[Search for new immunohistochemical and circulating markers of insulinoma].

Abstract

Background: Insulinoma is a neuroendocrine tumor, the main manifestation of which is hypoglycemia. However, the symptoms of hypoglycemia can be non-specific for a long time, especially outside provocative conditions, and quite often the tumor manifests from a life-threatening condition - hypoglycemic coma. In this regard, timely laboratory diagnosis of insulinoma and determination of its aggressive course is one of the priorities in modern researches.

Aim: Search for new immunohistochemical (IHC) and circulating markers (CM) of insulinoma, including its aggressive course.

Materials and methods: The patients examined at the Endocrinology Research Centre in the period 2017-2022 and operated on for an insulin-producing tumor were included. Before surgery and 2-12 months after it, blood sampling was performed with the determination of targeted marker proteins. Some patients underwent an extended IHC examination of the tumor, surrounding tissue and islets of Langerhans with primary antibodies to target marker proteins with an assessment of the degree of their expression. To determine the aggressive course of the tumor, the degree of malignancy (Grade), the number of tumors and signs of recurrence were characterized.

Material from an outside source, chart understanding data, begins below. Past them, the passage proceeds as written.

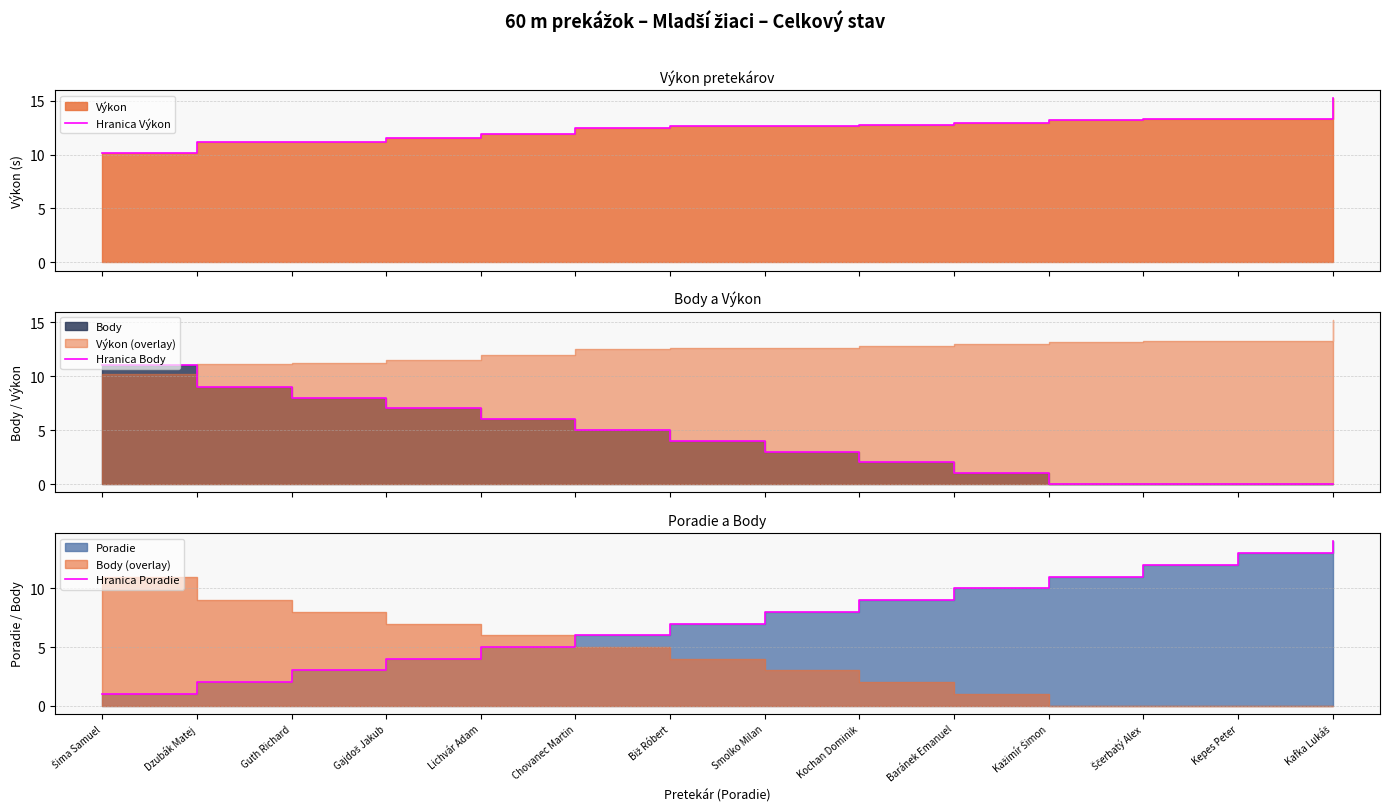

What is the difference between the second highest and minimum values in the Hranica Poradie series?

12.0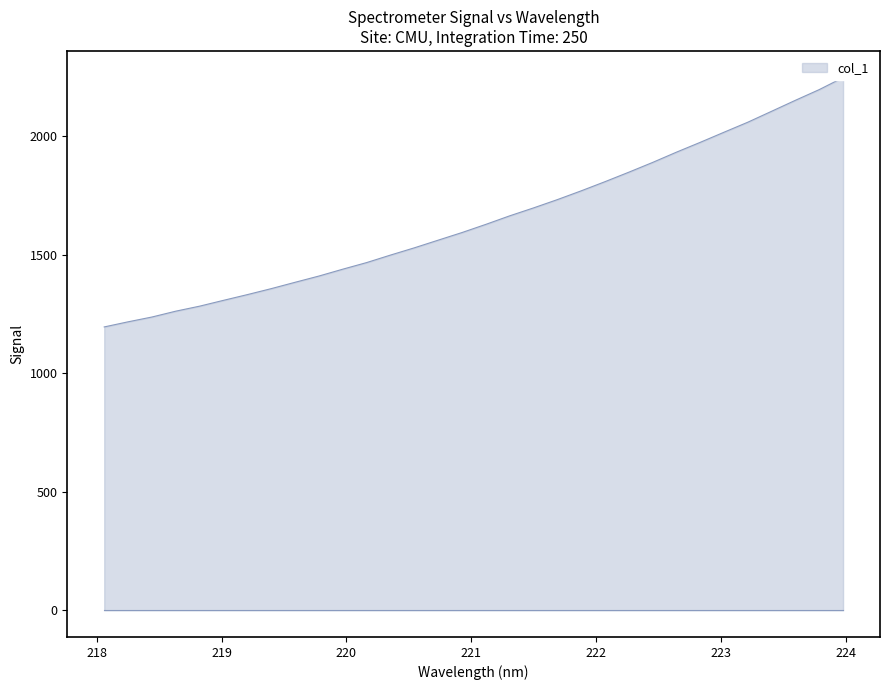

Read the value at 223.9802.

2247.6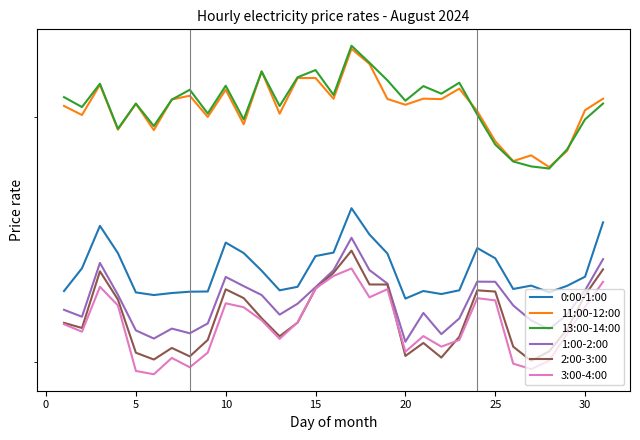

True or false: 3:00-4:00 and 2:00-3:00 cross at least once.

True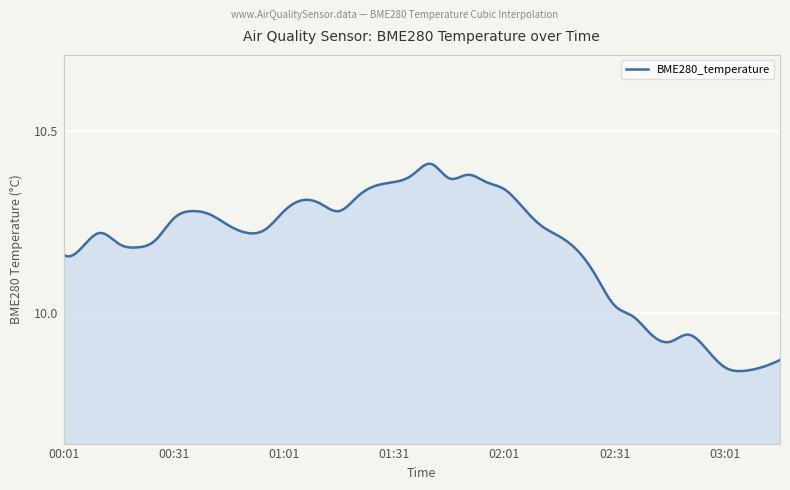

What is the difference between the maximum and minimum values?

0.6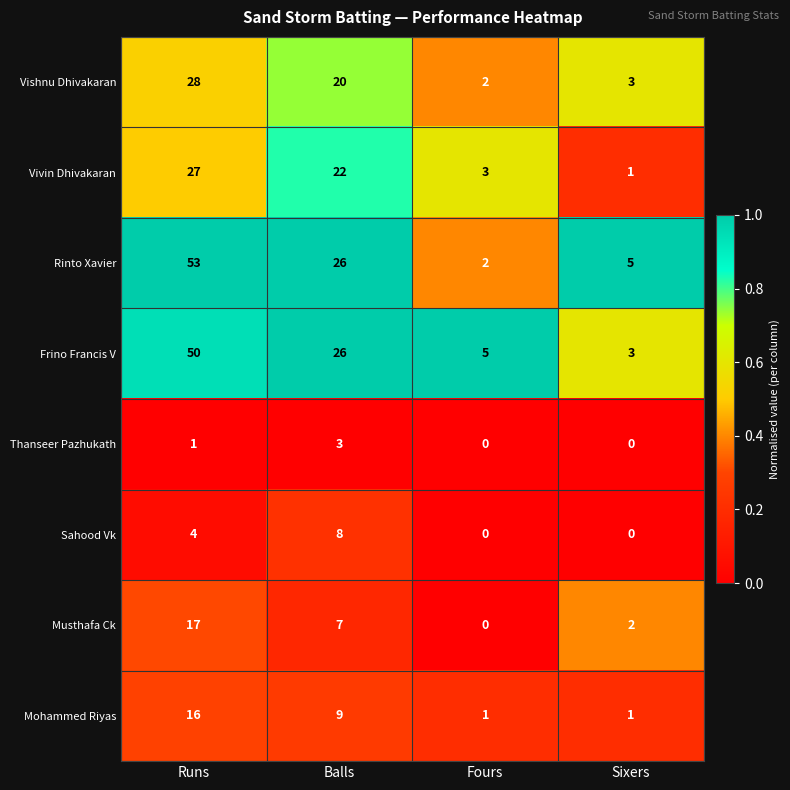

At which category is the sum across all series the highest?

Runs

Results: Based on the analysis of literature and pathogenetic characteristics of insulinoma, the following candidates for targeted marker proteins were selected: cocaine and amphetamine-regulated transcript (CART), chromogranin B (CrB), neuroendocrine secretory protein 55 (NESP55), glucagon-like peptide 1 (GLP1), arylalkylamine-N-acetyltransferase (AA-NAT), melatonin, and, exclusively for IHC research, protein D52 (TPD52), as well as receptors for glucagon-like peptide-1 (rGLP1) and melatonin (MTNR1b). 41 patients were included in the study, of which 10 patients underwent an extended IHC study. In patients with both aggressive and non-aggressive insulinoma after surgical treatment, CM levels did not change significantly and in individual patients they could both increase and decrease, including those patients with the expression of the corresponding marker in tumor tissue. It was shown that CART was expressed only in the tumor (in 4/10 of cases), while MTNR1b and rGLP1 were expressed in the tumor (in 6/10 and 10/10, respectively) and the islets of Langerhans (in 5/9 and 9/9, respectively). The association of marker expression with the aggressiveness of the course of insulinoma has not been revealed.

Conclusion: The markers CART, MTNR1b and rGLP1 are of primary interest for further study in a larger sample of patients with insulinoma. Other markers (TPD52, XgB, NESP55, melatonin, AA-NAT) have not been shown to be associated with an insulin-producing tumor, therefore they are not promising for future researches. At the same time, it is necessary to continue research aimed at finding new both circulating and IHC markers in order to early diagnose the manifestation of the disease and its recurrence, and more accurately determine the malignant and proliferative potential of the tumor.